At dawn the families returned to Soura, and this time an angry crowd demanded information. A uniformed officer said there had been no checkpoint the night before and now there was no sign of the scooter. The desperate women placed an advertisement, and photographs of the three missing men were printed the next day in the Daily Aftab, amid other ominous news from the Kashmir valley: a double-murder, a blurred black-and-white picture of two bodies found in a village in Baramulla District, 70 miles away; a brief story of a body in a rice sack that had been fished from Dal Lake.

What else could Gulshan, Shafgupta and Ruquya do but wait? The security forces were on high alert after the border conflict between India and Pakistan. Anyone on the streets of Srinagar at dawn or after dark ran the risk of being picked up and accused of links to Pakistan, or to the militants who had been fighting for independence for Kashmir since 1989 in a war that has so far killed 50,000, and led to the disappearance of at least 2000. Their husbands had no such links.

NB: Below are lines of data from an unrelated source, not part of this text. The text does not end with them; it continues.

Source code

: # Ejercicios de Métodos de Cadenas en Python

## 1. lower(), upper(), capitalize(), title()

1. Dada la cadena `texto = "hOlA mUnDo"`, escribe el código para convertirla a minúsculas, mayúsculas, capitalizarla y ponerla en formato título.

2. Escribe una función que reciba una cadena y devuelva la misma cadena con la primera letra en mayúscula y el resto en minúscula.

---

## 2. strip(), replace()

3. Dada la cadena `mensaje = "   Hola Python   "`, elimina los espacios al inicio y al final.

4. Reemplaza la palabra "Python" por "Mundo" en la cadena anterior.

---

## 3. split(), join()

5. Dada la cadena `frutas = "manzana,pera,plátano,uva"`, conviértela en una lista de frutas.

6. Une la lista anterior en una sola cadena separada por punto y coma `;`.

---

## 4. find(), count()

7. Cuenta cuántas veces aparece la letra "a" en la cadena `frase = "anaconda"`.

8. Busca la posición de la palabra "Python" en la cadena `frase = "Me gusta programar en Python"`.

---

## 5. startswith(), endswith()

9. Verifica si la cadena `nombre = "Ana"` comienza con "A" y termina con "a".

That night, as always, Srinagar was lit up by the sodium glare of a giant light mounted on the ramparts of the historic Hari Parbat Fort, from where Indian soldiers kept a constant watch. The city was silent but for the rumble of an armoured patrol: six uniformed men in flak jackets and black hoods riding the roof of their lorry like cowboys, beating a tattoo with heavy canes on the doors as they banked around a corner. Indian military mottoes were painted everywhere: “Duty unto death; You sow what you reap; Respect us and you will be safe.” In the old quarter, Gulshan, Shafgupta and Ruquya sat before the remains of their marriages: a green pocket-sized identity card, a traders’ association permit, a holiday snap of young couples swaddled in scarves and hats in the snow of the Gulmarg peaks.